Personal information
- Born: June 19, 1985 (age 41) Marietta, Georgia, U.S.
- Listed height: 6 ft 6 in (1.98 m)
- Listed weight: 305 lb (138 kg)

Career information
- College: Appalachian State (2004–2007)
- NFL draft: 2008: undrafted

Career history
- Washington Redskins (2008);

Awards and highlights
- 3× NCAA Division I-AA/FCS national champion (2005–2007); 2× Southern Conference Jacobs Blocking Trophy (2006, 2007); Appalachian State Athletic Hall of Fame (2016);

= Kerry Brown (American football) =

American football player (born 1985)

Kerry Brown (born June 19, 1985) is an American former football offensive lineman and left guard. He played for the Washington Redskins of the National Football League (NFL).

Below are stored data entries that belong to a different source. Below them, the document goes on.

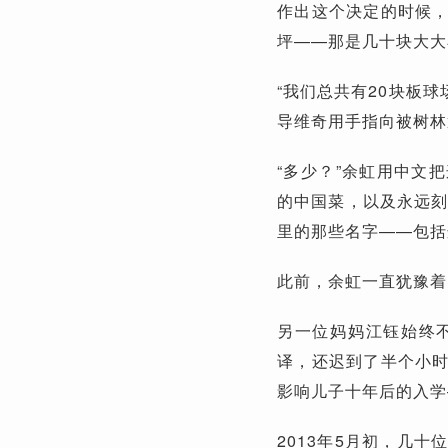
作出这个决定的时候
坪——那是几十块大大
“我们总共有20块板球
导维奇用手指向被树林
“多少？”余虹用中文
的中国菜，以及永远刻
里的那些名字——包括
此前，余虹一直犹豫着
另一位妈妈江钰始终
译，还迟到了半个小
影响儿子十年后的入学
2013年5月初，几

He was signed by the Redskins as an undrafted free agent in 2008. He played college football at Appalachian State and was inducted into the Appalachian State University Hall of Fame in 2016.

==Early life==
Brown attended and played high school football at Lassiter High School in Marietta, Georgia.

==College career==
Brown played college football at Appalachian State University, and was redshirted his first year. After making appearances in eight games during his second year, Brown was named first-team all-Southern Conference by the coaches and second-team by the league’s media. He led the Mountaineers with 84 knockdowns and ranked second with five pins despite sharing time at right guard with Kyle Knox. In 2006, Brown became Appalachian’s second-straight Jacobs Blocking Trophy recipient. Brown led the team with 106 knockdowns. Brown started 31 consecutive games at left guard. His accomplishments on the field earned him nomination and an award to the Appalachian State University Hall of Fame class of 2016 along with former teammate Julian Rauch.